Living in Hell

Luis came home last night and got all bent out of shape that I'd spent all day in bed. He was really ticked off about it. Of course, what does he understand about any of what I am going through? He understands nothing - zilch. He does try from time to time, but truly it is a wasted effort: not because of lack of imagination, but lack of knowledge. He has never missed a day of work in his life. I think he has taken a total of eight sick days with CLS, where he has worked since age 19. He rarely if ever takes vacation, even though he fought hard for CLS to give three weeks (instead of the paltry one) - and let's be honest, here. I was the one who pushed like mad for that. A company is only as good as it's employees, and unhappy employees are not good ones. But I am losing my focus.

Luis has never taken any kind of disability - not temporary or permanent (don't be fooled by the term "permanent" as pertains to working. Temporary disability is for six months, and then the employee in question moves to permanent disability, which might be three weeks or three years. In my sad case, it is indeed permanent as the word implies: without a miracle, I will never work again. And I am not being negative, merely truthful, when I say that there is no cure, no palliative, nothing. Doctors and groups are working on Duchenne's Muscular Dystrophy, but ignoring completely the adult onset variations. Great news. eh?

On 24 August, I was in a car accident, where, against all odds, I spun across the road, and hit only a telephone pole. No other vehicles, no other people, just a telephone pole, leaning majestically over North Beverwyck in front of the new 7-11 (or QuikCheck - I can never recall which is which). I'm grateful that I only beaned the telephone pole (although I'm hoping I won't get a bill for it) and nothing living. I myself ended up with a perfect imprint of the bruises from the seat belt. Those have long since disappeared. I still have phantom pains from the bruised ribs, but I will have that for a while, no doubt, in the nature of such injuries.

My car was not so fortunate. She gave her life up so I could have mine.

And I know I should feel blessed, lucky, fortunate, happy to be alive. But the truth is, I am lost, miserable,  so painfully alone. Lost in depression, lost in the trap I lived in for so long since leaving work - both as an HR Manager and as an EMT. I went from being on top of the world with a life so charmed it was all I could take to not wait for the other shoe to drop. And it did.

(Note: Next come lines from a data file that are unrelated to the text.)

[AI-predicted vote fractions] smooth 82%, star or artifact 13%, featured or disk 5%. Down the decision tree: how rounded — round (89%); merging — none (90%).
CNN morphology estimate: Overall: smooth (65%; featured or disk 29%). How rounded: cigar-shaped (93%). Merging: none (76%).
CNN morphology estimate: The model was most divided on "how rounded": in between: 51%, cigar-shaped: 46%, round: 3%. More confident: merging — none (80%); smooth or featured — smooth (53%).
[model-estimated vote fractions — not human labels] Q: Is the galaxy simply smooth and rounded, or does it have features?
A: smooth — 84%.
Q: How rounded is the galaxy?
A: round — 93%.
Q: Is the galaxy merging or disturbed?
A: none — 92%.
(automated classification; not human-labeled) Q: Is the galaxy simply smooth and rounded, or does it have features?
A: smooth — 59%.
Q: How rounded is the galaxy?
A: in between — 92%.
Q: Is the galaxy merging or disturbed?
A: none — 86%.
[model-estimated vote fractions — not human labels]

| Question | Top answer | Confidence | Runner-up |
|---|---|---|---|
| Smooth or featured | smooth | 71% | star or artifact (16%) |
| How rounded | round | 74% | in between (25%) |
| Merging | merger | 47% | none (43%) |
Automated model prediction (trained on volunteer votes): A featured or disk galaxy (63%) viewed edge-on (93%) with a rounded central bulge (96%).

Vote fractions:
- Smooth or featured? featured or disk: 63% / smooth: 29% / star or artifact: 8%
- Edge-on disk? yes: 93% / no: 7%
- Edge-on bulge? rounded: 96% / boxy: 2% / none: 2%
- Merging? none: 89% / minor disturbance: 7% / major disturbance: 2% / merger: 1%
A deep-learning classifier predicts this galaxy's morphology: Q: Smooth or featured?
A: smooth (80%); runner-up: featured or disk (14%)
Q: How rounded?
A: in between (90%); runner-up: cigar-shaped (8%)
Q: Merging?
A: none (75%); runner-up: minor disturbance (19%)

I have to live in this new... new... I can't call it a "world", but more like a new Hell. I was depressed a very long time after losing out on everything. I rarely left the house, rarely left the upper story of the house. I hardly spent time in my hammock. I ceased to enjoy all the things in life I loved. I became a recluse. I live online, and sometimes - rarely - on the telly. But this is not really living, and I know this.

This spring and summer I turned a corner and suddenly began to live once again - go places, spend time with my father, spend time out of the house. I was so happy again, and even got a pass for the Renaissance Faire to spend time up there with friends. It was grand to belong to something again, to drive so far, to be a distance from home. I was even beginning to think of vacations and trips.

Until I had my accident. No car. No life. No escape. Nothing. I've been spending days in bed, not eating, just enough to keep my health sort of okay, not doing anything in the house. This isn't living.

I'm not living.

And I am just wondering... is it worth it to go on living a half-life? Or a quarter-life? Or, as more in my case, no life? Is it really worth it? I'm 45 years old. I can't imagine living to a ripe old age of, say, 80 with no life, no living, no car, no freedom. Can you? Can anyone?

I await what shall surely be a deafening silence.